SEPTEMBER 12, 2003
REPORTER'S NOTEBOOK
By Manjeet Kripalani

Kandahar's Frontier of Sorrow - Part 1
The Taliban's war-scarred former stronghold is marked by rubble, wariness, and a weary impatience for the promised rebuilding to begin

The airstrip at Kandahar in Afghanistan is baking. It's hot, about 100F, the sun blazing relentlessly on the surrounding mountains, harsh, naked, and burnt-brown after four years of drought. There's no beauty here, except the well-measured flatness of the airstrip, built by Americans in 1959 -- and then rebuilt after October, 2001, when the U.S. took Kandahar from the Taliban.


As I step from the U.N. Humanitarian Assistance Services aircraft that brought me from Kabul, I squint into the sun, remembering the last time I saw this airstrip. It was on Indian TV in the last days of December, 1999, when India's then-Foreign Minister, Jaswant Singh, walked across this field carrying a suitcase filled with $20 million in small notes, which he handed to armed Taliban in exchange for the lives of more than 200 Indian passengers on board an Indian Airlines aircraft that had been hijacked en route from Katmandu to Delhi by Al Qaeda terrorists. An ominous prelude to the 21st century, it struck me that the easy success of that operation might have emboldened Al Qaeda to launch the audacious attacks of September 11.

LABOR OF LOVE.  Then it's déjà vu: In the distance, two men in Afghan clothing are walking toward us. I almost expect to see rifles in their hands. But one makes a clearly un-Afghan move by embracing, in a bear hug, one of the young women who disembarked with me from the aircraft. It's an amazing sight -- especially when I see a long brown braid tumble from behind the head of the embracer.

I learn later that the hugger isn't a man at all, but former National Public Radio reporter Sarah Chayes, now the field director of Afghans for Civil Society, an organization set up by Qayum Karzai, brother of Afghan President Hamied Karzai, to help his countrymen relearn how to live in an open society -- a modern, democratic, free country. Sarah has come to welcome her assistant, Rangina Hamidi, who is back from the U.S. and India, where she has been selling the beautiful embroidery done only by Kandahari women. Chayes is the kind of person who makes humanity proud and America welcome here in Afghanistan.

We get into waiting jeeps and minibuses, which will take us to an undisclosed destination. Kandahar is an unsafe town, where things are done furtively, so as not to arouse interest. I'm here with a group of 41 women, who have come from all over Afghanistan to attend a conference on women's rights and Afghanistan's new constitution, now being drafted. The conference has been organized by Women for Afghan Women, a New York-based group formed by expat Afghans and non-Afghan women to help their sisters shed the burqa and claim their financial and legal rights under the new rule of law. It's quite a bold stroke, holding the conference in the former stronghold of the backward and brutal Taliban.

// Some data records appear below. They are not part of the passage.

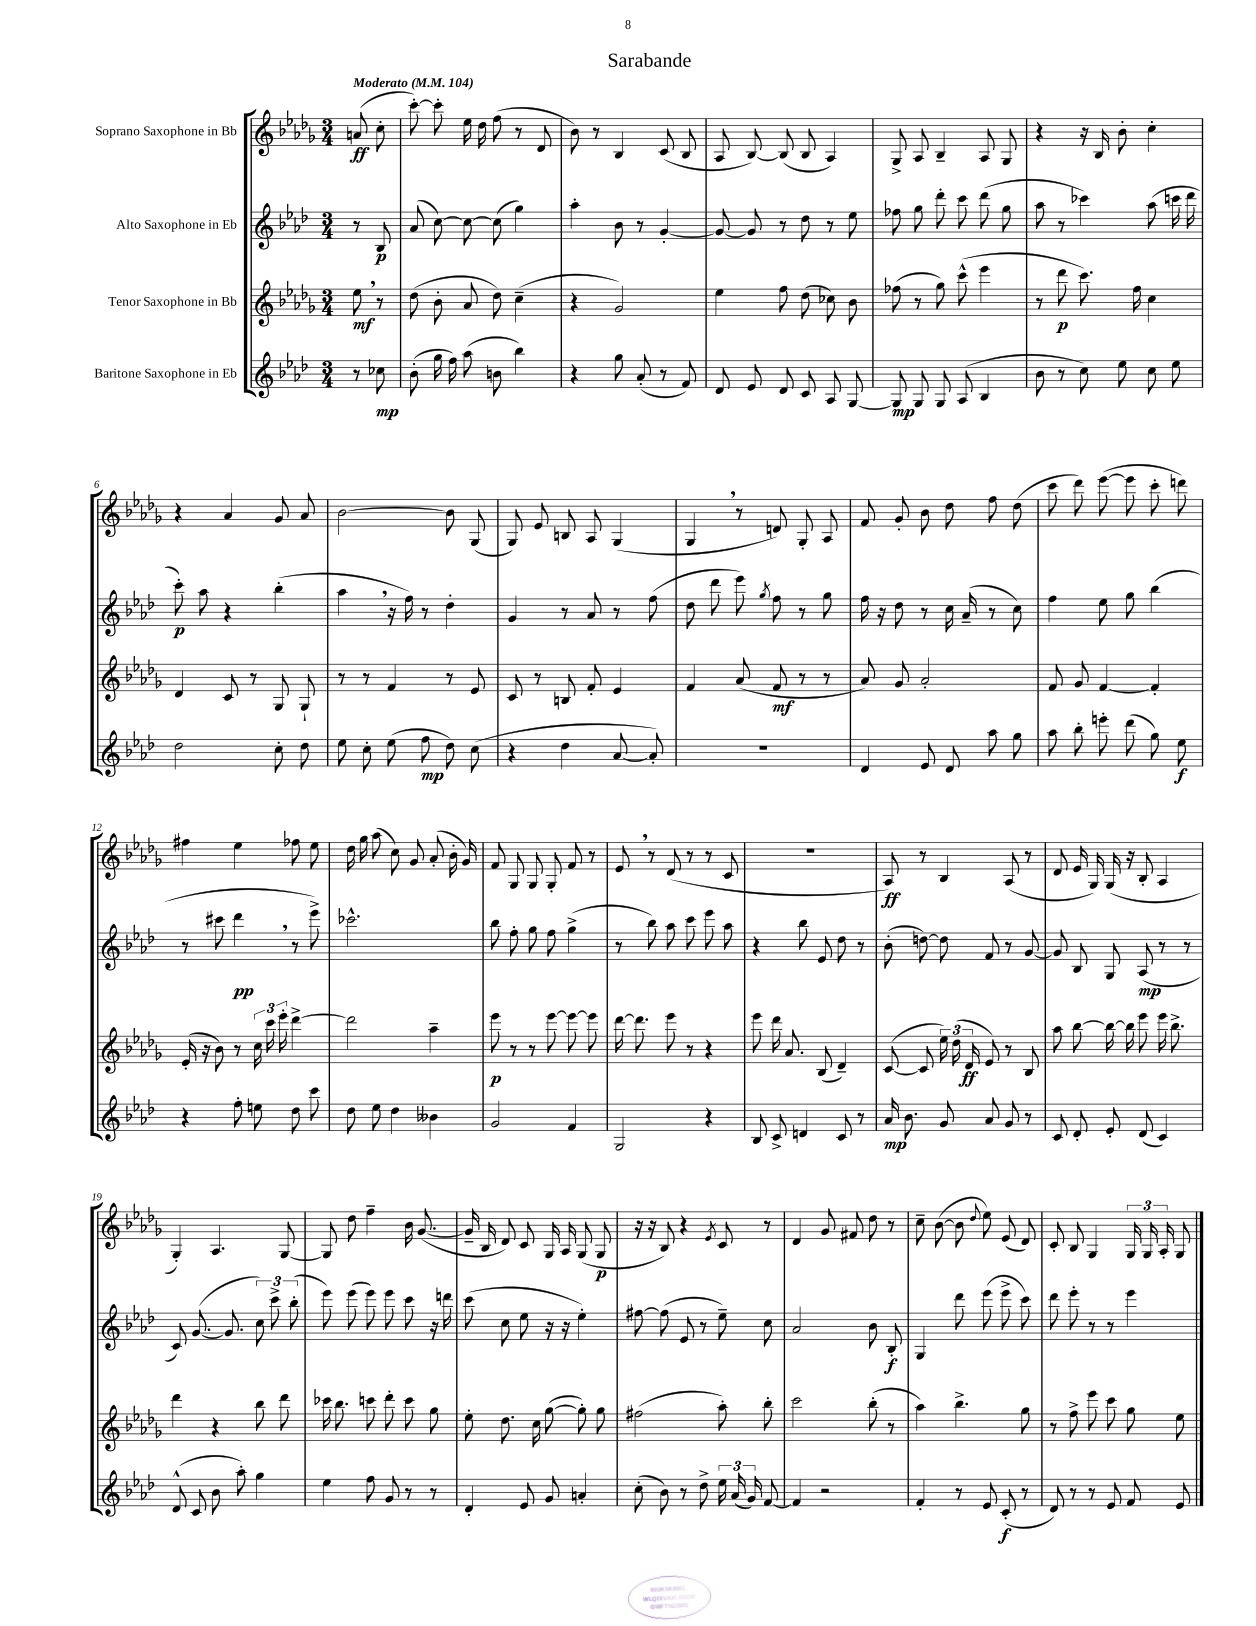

**kern	**dynam	**kern	**dynam	**kern	**dynam	**kern	**dynam
*part4	*part4	*part3	*part3	*part2	*part2	*part1	*part1
*staff4	*staff4	*staff3	*staff3	*staff2	*staff2	*staff1	*staff1
*I"Baritone Saxophone in Eb	*	*I"Tenor Saxophone in Bb	*	*I"Alto Saxophone in Eb	*	*I"Soprano Saxophone in Bb	*
*clefG2	*	*clefG2	*	*clefG2	*	*clefG2	*
*k[b-e-a-d-]	*	*k[b-e-a-d-g-]	*	*k[b-e-a-d-]	*	*k[b-e-a-d-g-]	*
*M3/4	*	*M3/4	*	*M3/4	*	*M3/4	*
*MM104	*	*MM104	*	*MM104	*	*MM104	*
=	=	=	=	=	=	=	=
!	!	!	!	!	!	!LO:TX:a:B:t=Moderato	!
8r	.	8ee-,\	mf	8r	.	(8an/	ff
8cc-X\	mp	8r	.	8B-/	p	8cc'\	.
=1	=1	=1	=1	=1	=1	=1	=1
(8b-'\	.	(8dd-\	.	(8a-/	.	[8ccc'\)	.
16gg\	.	8b-'\	.	[8cc\)	.	8ccc'\]	.
16ff\)	.	.	.	.	.	.	.
(8aa-\	.	8a-/	.	8cc\_	.	16ee-\	.
.	.	.	.	.	.	16dd-\	.
8bn\	.	8dd-\)	.	(8cc\]	.	(8ff\	.
4bb-\)	.	(4cc~\	.	4gg\)	.	8r	.
.	.	.	.	.	.	8d-/	.
=2	=2	=2	=2	=2	=2	=2	=2
4r	.	4r	.	4aa-'\	.	8b-\)	.
.	.	.	.	.	.	8r	.
8gg\	.	2g-/)	.	8b-\	.	4B-/	.
(8a-'/	.	.	.	8r	.	.	.
8r	.	.	.	[4g'/	.	(8c/	.
8f/)	.	.	.	.	.	8B-/	.
=3	=3	=3	=3	=3	=3	=3	=3
8d-/	.	4ee-\	.	8g/_	.	8A-/	.
8e-/	.	.	.	8g/]	.	[8B-/)	.
8d-/	.	8ff\	.	8r	.	(8B-/]	.
8c/	.	(8dd-\	.	8dd-\	.	8B-/	.
8A-/	.	8cc-X\)	.	8r	.	4A-/)	.
[8G/	.	8b-\	.	8ee-\	.	.	.
=4	=4	=4	=4	=4	=4	=4	=4
8G/]	mp	(8ff-X\	.	8ff-X\	.	8G-^/	.
8G/	.	8r	.	8gg\	.	8A-/	.
8G/	.	8gg-\)	.	8ddd-'\	.	4B-~/	.
(8A-/	.	(8ccc^^\	.	8ccc\	.	.	.
4B-/	.	4eee-\	.	(8ddd-\	.	8A-/	.
.	.	.	.	8gg\	.	8G-/	.
=5	=5	=5	=5	=5	=5	=5	=5
8b-\	.	8r	.	8aa-\	.	4r	.
8r	.	8ddd-\	p	8r	.	.	.
8cc\)	.	8.ccc\)	.	4ccc-X\)	.	16r	.
.	.	.	.	.	.	16B-/	.
8ee-\	.	.	.	.	.	8b-'\	.
.	.	16ff\	.	.	.	.	.
8cc\	.	4cc\	.	(8aa-\	.	4cc'\	.
8ee-\	.	.	.	16cccn\	.	.	.
.	.	.	.	16ddd-\	.	.	.
!!LO:LB:g=z
=6	=6	=6	=6	=6	=6	=6	=6
2dd-\	.	4d-/	.	8ccc'\)	p	4r	.
.	.	.	.	8aa-\	.	.	.
.	.	8c/	.	4r	.	4a-/	.
.	.	8r	.	.	.	.	.
8cc'\	.	8G-/	.	(4bb-'\	.	8g-/	.
8dd-\	.	8G-`/	.	.	.	8a-/	.
=7	=7	=7	=7	=7	=7	=7	=7
8ee-\	.	8r	.	4aa-,\	.	[2b-\	.
8cc'\	.	8r	.	.	.	.	.
(8ee-\	.	4f/	.	16r	.	.	.
.	.	.	.	16ff\)	.	.	.
8ff\	mp	.	.	8r	.	.	.
8dd-\)	.	8r	.	4dd-'\	.	8b-\]	.
(8cc\	.	8e-/	.	.	.	(8G-/	.
=8	=8	=8	=8	=8	=8	=8	=8
4r	.	8c/	.	4g/	.	8G-/)	.
.	.	8r	.	.	.	8e-/	.
4dd-\	.	8Bn/	.	8r	.	8Bn/	.
.	.	8f'/	.	8a-/	.	8A-/	.
[8a-/	.	4e-/	.	8r	.	(4G-/	.
8a-'/])	.	.	.	(8ff\	.	.	.
=9	=9	=9	=9	=9	=9	=9	=9
2.r	.	4f/	.	8dd-\	.	4G-,/	.
.	.	.	.	8ddd-\	.	.	.
.	.	(8a-/	.	8eee-\)	.	8r	.
.	.	.	.	8qgg/	.	.	.
.	.	8f/	mf	8ff\	.	8dn/)	.
.	.	8r	.	8r	.	8G-'/	.
.	.	8r	.	8gg\	.	8A-/	.
=10	=10	=10	=10	=10	=10	=10	=10
4d-/	.	8a-/)	.	16ff\	.	8f/	.
.	.	.	.	16r	.	.	.
.	.	8g-/	.	8dd-\	.	8g-'/	.
8e-/	.	2a-'/	.	8r	.	8b-\	.
8d-/	.	.	.	16cc\	.	8dd-\	.
.	.	.	.	(16a-~/	.	.	.
8aa-\	.	.	.	8r	.	8ff\	.
8gg\	.	.	.	8cc\)	.	(8dd-\	.
=11	=11	=11	=11	=11	=11	=11	=11
8aa-\	.	8f/	.	4ff\	.	8ccc\	.
8bb-'\	.	8g-/	.	.	.	8ddd-\)	.
8eeen'\	.	[4f/	.	8ee-\	.	([8eee-\	.
(8ddd-\	.	.	.	8gg\	.	8eee-\]	.
8gg\)	.	4f'/]	.	(4bb-\	.	8ccc'\	.
8ee-\	f	.	.	.	.	8dddn\)	.
!!LO:LB:g=z
=12	=12	=12	=12	=12	=12	=12	=12
4r	.	(16e-'/	.	8r	.	4ff#X\	.
.	.	16r	.	.	.	.	.
.	.	8b-\)	.	8ccc#X\	.	.	.
8ff'\	.	8r	.	4ddd-,\	pp	4ee-\	.
8een\	.	24cc\	.	.	.	.	.
.	.	24ccc\	.	.	.	.	.
.	.	24eee-'\	.	.	.	.	.
8dd-\	.	[4ddd-^\	.	8r	.	8ff-X\	.
8ccc\	.	.	.	8eee-^\)	.	8ee-\	.
=13	=13	=13	=13	=13	=13	=13	=13
8dd-\	.	2ddd-\]	.	2.ccc-X^^\	.	16dd-\	.
.	.	.	.	.	.	16gg-\	.
8ee-\	.	.	.	.	.	(8aa-\	.
4dd-\	.	.	.	.	.	8cc\)	.
.	.	.	.	.	.	8g-/	.
4b--X\	.	4aa-~\	.	.	.	(8a-'/	.
.	.	.	.	.	.	16b-'\	.
.	.	.	.	.	.	16g-/)	.
=14	=14	=14	=14	=14	=14	=14	=14
2g/	.	8eee-\	p	8bb-\	.	8f/	.
.	.	8r	.	8ff'\	.	8G-/	.
.	.	8r	.	8gg\	.	8G-/	.
.	.	[8eee-\	.	8ff\	.	8G-'/	.
4f/	.	8eee-\_	.	(4gg^\	.	8f/	.
.	.	8eee-\]	.	.	.	8r	.
=15	=15	=15	=15	=15	=15	=15	=15
2G/	.	[16ddd-\	.	8r	.	8e-,/	.
.	.	8.ddd-\]	.	.	.	.	.
.	.	.	.	8bb-\)	.	8r	.
.	.	8eee-\	.	8aa-\	.	(8d-/	.
.	.	8r	.	8ccc\	.	8r	.
4r	.	4r	.	8eee-\	.	8r	.
.	.	.	.	8aa-\	.	8c/	.
=16	=16	=16	=16	=16	=16	=16	=16
8B-/	.	8eee-\	.	4r	.	2.r	.
8c^/	.	16ddd-\	.	.	.	.	.
.	.	8.a-/	.	.	.	.	.
4dn/	.	.	.	8bb-\	.	.	.
.	.	(8B-/	.	8e-/	.	.	.
8c/	.	4d-~/)	.	8dd-\	.	.	.
8r	.	.	.	8r	.	.	.
=17	=17	=17	=17	=17	=17	=17	=17
16a-/	mp	([8c/	.	(8b-'\	.	8A-/)	ff
8.b-\	.	.	.	.	.	.	.
.	.	8c/]	.	[8ddn\)	.	8r	.
8g/	.	24ee-\)	.	8dd\]	.	4B-/	.
.	.	(24dd-\	.	.	.	.	.
.	.	24d-/	ff	.	.	.	.
8a-/	.	8e-/)	.	8f/	.	.	.
8g/	.	8r	.	8r	.	(8A-/	.
8r	.	8B-/	.	[8g/	.	8r	.
=18	=18	=18	=18	=18	=18	=18	=18
8c/	.	8aa-\	.	8g/]	.	8d-/	.
8d-'/	.	[8bb-\	.	8B-/	.	16e-/	.
.	.	.	.	.	.	16G-/)	.
8e-'/	.	16bb-\_	.	8G/	.	(16G-/	.
.	.	16bb-\]	.	.	.	16r	.
(8d-/	.	8eee-\	.	(8A-/	mp	8B-'/	.
4c/)	.	16eee-\	.	8r	.	4A-/	.
.	.	8.bb-^\	.	.	.	.	.
.	.	.	.	8r	.	.	.
!!LO:LB:g=z
=19	=19	=19	=19	=19	=19	=19	=19
(8d-^^/	.	4ddd-\	.	8c/)	.	4G-'/)	.
8c/	.	.	.	([8.g/	.	.	.
8b-\	.	4r	.	.	.	4.A-/	.
.	.	.	.	8.g/]	.	.	.
8aa-'\)	.	.	.	.	.	.	.
4gg\	.	8bb-\	.	12cc\)	.	.	.
.	.	.	.	12ccc^\	.	.	.
.	.	8ddd-\	.	.	.	[8G-/	.
.	.	.	.	(12bb-'\	.	.	.
=20	=20	=20	=20	=20	=20	=20	=20
4ee-\	.	16ccc-X\	.	8eee-\)	.	8G-/]	.
.	.	8.bb-\	.	.	.	.	.
.	.	.	.	(8eee-\	.	8dd-\	.
8ff\	.	8cccn\	.	8eee-\)	.	4ff~\	.
8g/	.	8ddd-'\	.	8eee-\	.	.	.
8r	.	8ccc\	.	8ccc\	.	16b-\	.
.	.	.	.	.	.	([8.g-/	.
8r	.	8gg-\	.	16r	.	.	.
.	.	.	.	16dddn\	.	.	.
=21	=21	=21	=21	=21	=21	=21	=21
4d-'/	.	8ee-'\	.	(8ccc\	.	16g-~/]	.
.	.	.	.	.	.	16B-/	.
.	.	8.dd-\	.	8cc\	.	8d-/)	.
8e-/	.	.	.	8ee-\	.	8c/	.
.	.	16cc\	.	.	.	.	.
8g/	.	([8gg-\	.	16r	.	16G-/	.
.	.	.	.	16r	.	16A-/	.
4an'/	.	8gg-'\])	.	4ee-'\)	.	(8G-/	.
.	.	8gg-\	.	.	.	8G-/	p
=22	=22	=22	=22	=22	=22	=22	=22
(8cc'\	.	(2ff#X\	.	[8ff#X\	.	16r	.
.	.	.	.	.	.	16r	.
8b-\)	.	.	.	(8ff#\]	.	8B-/)	.
8r	.	.	.	8e-/	.	4r	.
8dd-^\	.	.	.	8r	.	.	.
.	.	.	.	.	.	8qe-/	.
24ee-\	.	8aa-'\)	.	8ee-~\)	.	8c/	.
(24a-/	.	.	.	.	.	.	.
24g/)	.	.	.	.	.	.	.
[8f/	.	8bb-'\	.	8cc\	.	8r	.
=23	=23	=23	=23	=23	=23	=23	=23
4f/]	.	2ccc\	.	2a-/	.	4d-/	.
2r	.	.	.	.	.	8g-/	.
.	.	.	.	.	.	8f#X/	.
.	.	(8bb-'\	.	8b-\	.	8dd-\	.
.	.	8r	.	8B-'/	f	8r	.
=24	=24	=24	=24	=24	=24	=24	=24
4f'/	.	4aa-\)	.	4G/	.	8cc~\	.
.	.	.	.	.	.	([8b-\	.
8r	.	4.bb-^\	.	8ddd-\	.	8b-\]	.
.	.	.	.	.	.	8qqdd-/	.
8e-/	.	.	.	(8eee-\	.	8ee-\)	.
(8c'/	f	.	.	8eee-^\	.	(8e-/	.
8r	.	8gg-\	.	8ccc\)	.	8d-/)	.
=25	=25	=25	=25	=25	=25	=25	=25
8d-/)	.	8r	.	8ddd-\	.	8c'/	.
8r	.	8ff^\	.	8eee-'\	.	8B-/	.
8r	.	8eee-\	.	8r	.	4G-/	.
8e-/	.	8ccc\	.	8r	.	.	.
8f/	.	8gg-\	.	4eee-\	.	24G-/	.
.	.	.	.	.	.	24G-/	.
.	.	.	.	.	.	24A-'/	.
8e-/	.	8ee-\	.	.	.	8G-/	.
==	==	==	==	==	==	==	==
*-	*-	*-	*-	*-	*-	*-	*-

CITY OF RUINS.  At the airport gates, I see the only signs of the U.S. presence in my trip to this city. The Americans have taken over Kandahar airport -- the airfields and surrounding buildings. They are bunkered just within the airport gates. In sand-colored fatigues and sporting sunglasses, they are out of the sun, sitting erect in their vehicles beneath tent-like awnings. They look at the buses stonily. Who knows, we could be the enemy. Hidden behind burqas, 41 defenseless women.

The sight of the soldiers gives me a sense of security -- which quickly vanishes once we're out of the gates. For as we approach, Kandahar is like nothing I've ever seen. It's a city of rubble, roads have hardly any bitumen, the buildings are brick-and-mud ruins. The townscape is flat, desolate, dusty. In front of me is a jagged, sad little hill. An Afghan woman from the northern state of Badakshan, who speaks a little English, says to me, "Isn't that beautiful?" I nod politely, but my first impression is not one of beauty.

Then she pulls out a photo album and shows me pictures of a young man -- her son, she says -- who has been missing for two years, after being shanghaied by the Taliban and sent off to fight people with whom he had no quarrel. She suspects he is in a Taliban jail in Pakistan. The tears roll down her cheeks.